[[ Excerpted data, beginning ]]

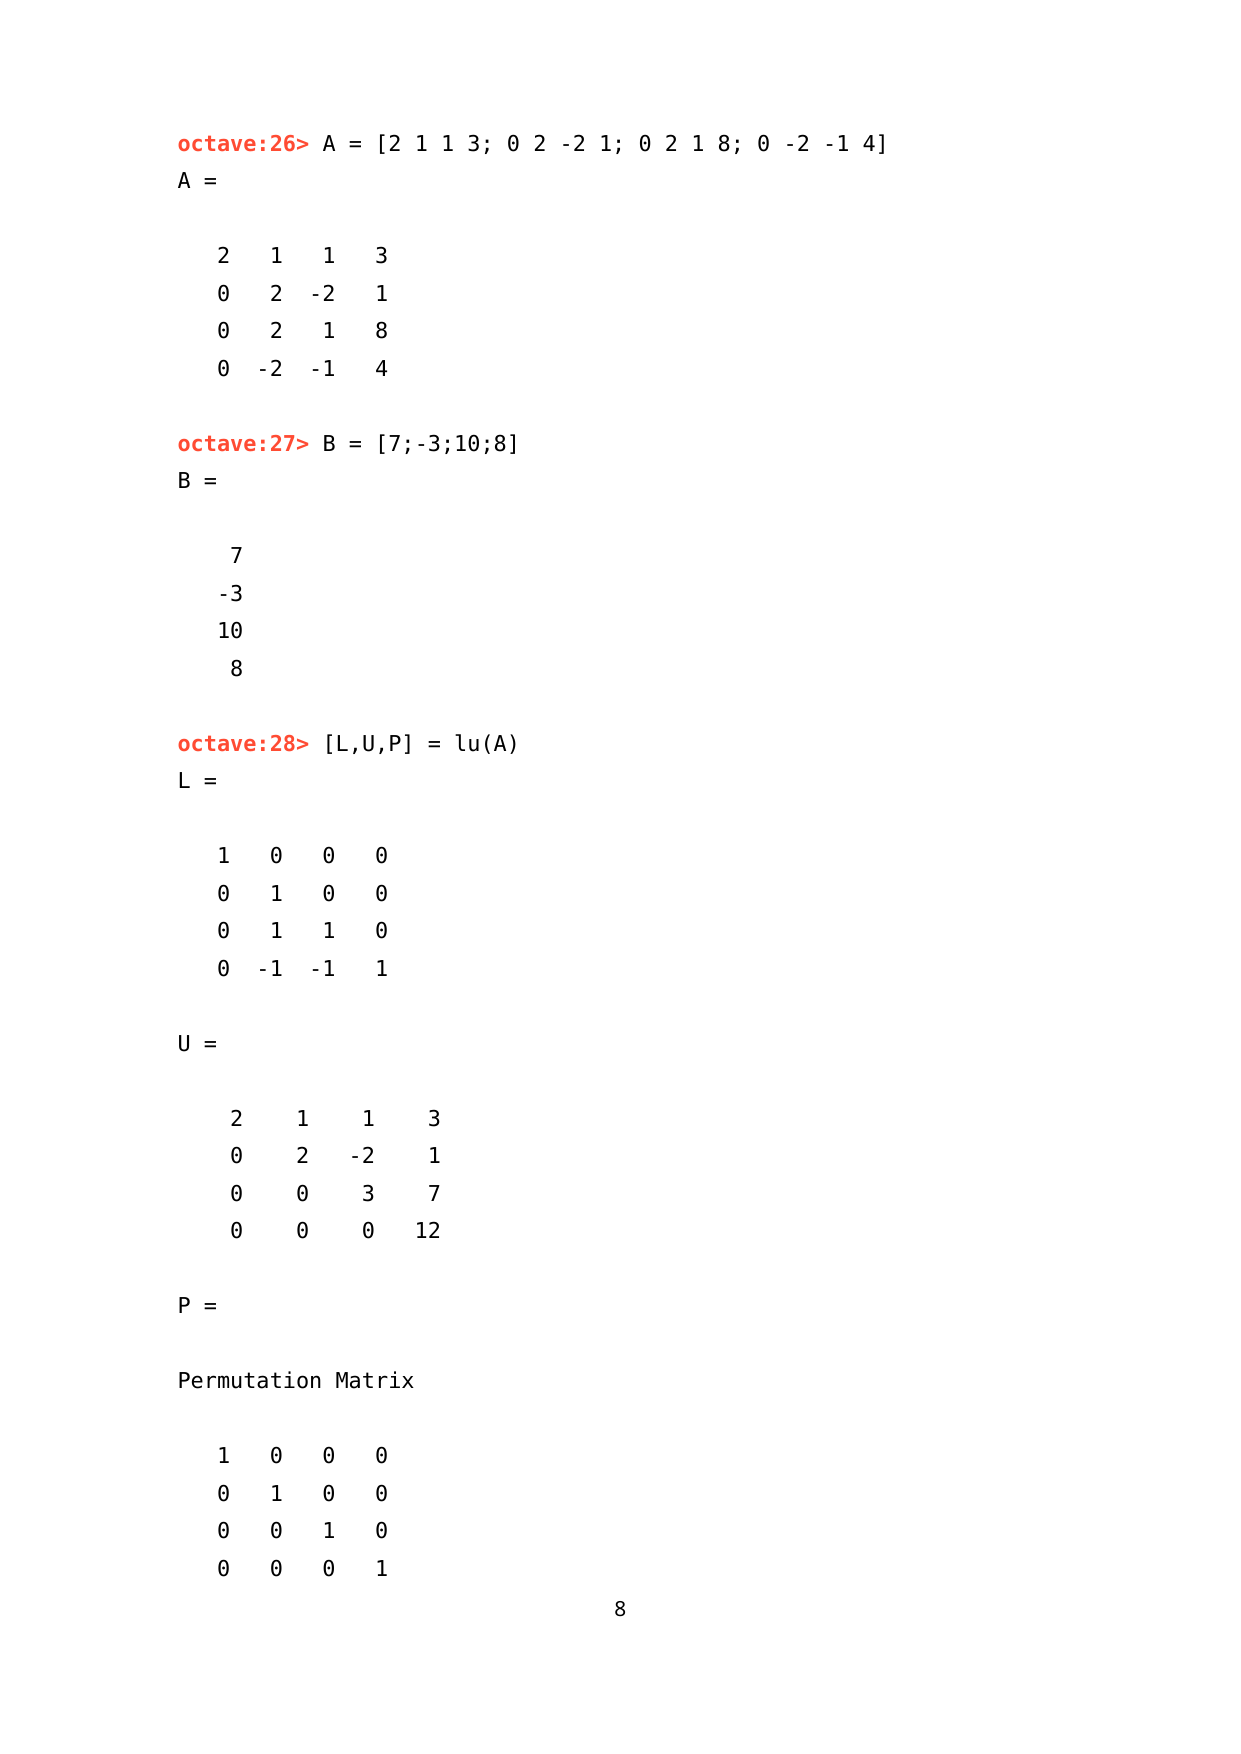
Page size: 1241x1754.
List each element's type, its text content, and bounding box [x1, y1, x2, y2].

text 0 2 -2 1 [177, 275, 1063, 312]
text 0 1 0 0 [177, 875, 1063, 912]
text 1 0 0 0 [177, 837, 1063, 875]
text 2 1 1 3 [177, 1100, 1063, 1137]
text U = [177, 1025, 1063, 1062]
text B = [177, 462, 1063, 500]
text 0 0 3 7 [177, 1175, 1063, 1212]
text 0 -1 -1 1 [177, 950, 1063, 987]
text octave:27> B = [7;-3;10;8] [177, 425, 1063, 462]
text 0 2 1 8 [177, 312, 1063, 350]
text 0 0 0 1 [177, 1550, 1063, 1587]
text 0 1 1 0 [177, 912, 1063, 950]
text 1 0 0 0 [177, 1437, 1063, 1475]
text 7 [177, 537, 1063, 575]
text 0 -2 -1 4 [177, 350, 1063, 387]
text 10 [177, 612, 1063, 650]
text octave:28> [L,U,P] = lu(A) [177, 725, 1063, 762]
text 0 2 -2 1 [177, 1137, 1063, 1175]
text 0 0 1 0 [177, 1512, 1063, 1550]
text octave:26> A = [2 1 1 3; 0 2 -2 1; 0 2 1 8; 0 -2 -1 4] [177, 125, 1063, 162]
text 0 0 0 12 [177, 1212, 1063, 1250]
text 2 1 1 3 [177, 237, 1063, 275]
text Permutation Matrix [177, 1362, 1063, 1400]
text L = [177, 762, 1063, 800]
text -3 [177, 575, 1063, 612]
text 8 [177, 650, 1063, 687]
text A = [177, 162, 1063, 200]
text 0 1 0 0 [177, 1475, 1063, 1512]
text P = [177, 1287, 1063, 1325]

[[ Excerpted data, end ]]

> [Work required]: Word for word, restate all of the data, but do not copy the pictures.

> [Exercise response]:
Page size: 1241x1754.
List each element's type, its text content, and bounding box [x1, y1, x2, y2].

text 0 2 -2 1 [177, 275, 1063, 312]
text 0 1 0 0 [177, 875, 1063, 912]
text 1 0 0 0 [177, 837, 1063, 875]
text 2 1 1 3 [177, 1100, 1063, 1137]
text U = [177, 1025, 1063, 1062]
text B = [177, 462, 1063, 500]
text 0 0 3 7 [177, 1175, 1063, 1212]
text 0 -1 -1 1 [177, 950, 1063, 987]
text octave:27> B = [7;-3;10;8] [177, 425, 1063, 462]
text 0 2 1 8 [177, 312, 1063, 350]
text 0 0 0 1 [177, 1550, 1063, 1587]
text 0 1 1 0 [177, 912, 1063, 950]
text 1 0 0 0 [177, 1437, 1063, 1475]
text 7 [177, 537, 1063, 575]
text 0 -2 -1 4 [177, 350, 1063, 387]
text 10 [177, 612, 1063, 650]
text octave:28> [L,U,P] = lu(A) [177, 725, 1063, 762]
text 0 2 -2 1 [177, 1137, 1063, 1175]
text 0 0 1 0 [177, 1512, 1063, 1550]
text octave:26> A = [2 1 1 3; 0 2 -2 1; 0 2 1 8; 0 -2 -1 4] [177, 125, 1063, 162]
text 0 0 0 12 [177, 1212, 1063, 1250]
text 2 1 1 3 [177, 237, 1063, 275]
text Permutation Matrix [177, 1362, 1063, 1400]
text L = [177, 762, 1063, 800]
text -3 [177, 575, 1063, 612]
text 8 [177, 650, 1063, 687]
text A = [177, 162, 1063, 200]
text 0 1 0 0 [177, 1475, 1063, 1512]
text P = [177, 1287, 1063, 1325]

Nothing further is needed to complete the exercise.